> _Collection entries_:
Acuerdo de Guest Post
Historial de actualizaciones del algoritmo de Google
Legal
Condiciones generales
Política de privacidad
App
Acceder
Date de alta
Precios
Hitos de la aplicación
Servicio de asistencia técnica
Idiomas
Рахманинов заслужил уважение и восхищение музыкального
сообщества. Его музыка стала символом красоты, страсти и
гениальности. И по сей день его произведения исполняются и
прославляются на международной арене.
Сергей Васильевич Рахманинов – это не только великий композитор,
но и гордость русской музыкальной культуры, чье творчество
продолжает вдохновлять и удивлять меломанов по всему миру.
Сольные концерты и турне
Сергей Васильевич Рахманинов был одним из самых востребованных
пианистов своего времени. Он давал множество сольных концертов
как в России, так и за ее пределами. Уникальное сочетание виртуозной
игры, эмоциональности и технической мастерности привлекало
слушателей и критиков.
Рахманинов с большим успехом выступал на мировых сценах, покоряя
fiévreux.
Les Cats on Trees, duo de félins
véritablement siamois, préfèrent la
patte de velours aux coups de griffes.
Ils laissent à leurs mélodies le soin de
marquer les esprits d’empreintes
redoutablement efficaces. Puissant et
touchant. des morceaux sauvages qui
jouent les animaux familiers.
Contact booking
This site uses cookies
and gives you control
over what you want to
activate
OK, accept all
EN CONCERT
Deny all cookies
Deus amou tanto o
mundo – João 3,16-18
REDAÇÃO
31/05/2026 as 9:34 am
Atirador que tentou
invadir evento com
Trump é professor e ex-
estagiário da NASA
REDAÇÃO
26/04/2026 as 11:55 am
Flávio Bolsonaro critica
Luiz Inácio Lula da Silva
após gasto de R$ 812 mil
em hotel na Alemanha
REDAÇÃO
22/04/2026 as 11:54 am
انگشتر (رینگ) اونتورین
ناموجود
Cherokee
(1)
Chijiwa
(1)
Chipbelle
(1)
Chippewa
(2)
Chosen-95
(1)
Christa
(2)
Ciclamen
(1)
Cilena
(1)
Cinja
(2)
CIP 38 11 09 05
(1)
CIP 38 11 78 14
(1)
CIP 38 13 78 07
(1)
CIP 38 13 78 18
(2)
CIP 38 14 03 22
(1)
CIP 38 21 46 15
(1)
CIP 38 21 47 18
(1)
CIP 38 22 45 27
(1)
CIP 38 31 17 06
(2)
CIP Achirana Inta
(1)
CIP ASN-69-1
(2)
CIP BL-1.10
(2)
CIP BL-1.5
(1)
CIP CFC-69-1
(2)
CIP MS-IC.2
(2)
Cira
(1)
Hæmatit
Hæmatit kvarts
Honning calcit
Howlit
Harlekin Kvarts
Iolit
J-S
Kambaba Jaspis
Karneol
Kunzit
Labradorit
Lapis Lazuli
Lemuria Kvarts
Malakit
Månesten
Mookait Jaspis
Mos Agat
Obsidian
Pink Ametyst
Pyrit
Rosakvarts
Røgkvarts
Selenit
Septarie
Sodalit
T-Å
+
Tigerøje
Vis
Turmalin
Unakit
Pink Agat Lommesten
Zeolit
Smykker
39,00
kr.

> _WHAT YOU NEED TO DO_:
Please duplicate every line from the start of the records through the line that contains "Сергей Васильевич Рахманинов был", including that line.

> _SOLVED PROBLEM_:
Acuerdo de Guest Post
Historial de actualizaciones del algoritmo de Google
Legal
Condiciones generales
Política de privacidad
App
Acceder
Date de alta
Precios
Hitos de la aplicación
Servicio de asistencia técnica
Idiomas
Рахманинов заслужил уважение и восхищение музыкального
сообщества. Его музыка стала символом красоты, страсти и
гениальности. И по сей день его произведения исполняются и
прославляются на международной арене.
Сергей Васильевич Рахманинов – это не только великий композитор,
но и гордость русской музыкальной культуры, чье творчество
продолжает вдохновлять и удивлять меломанов по всему миру.
Сольные концерты и турне
Сергей Васильевич Рахманинов был одним из самых востребованных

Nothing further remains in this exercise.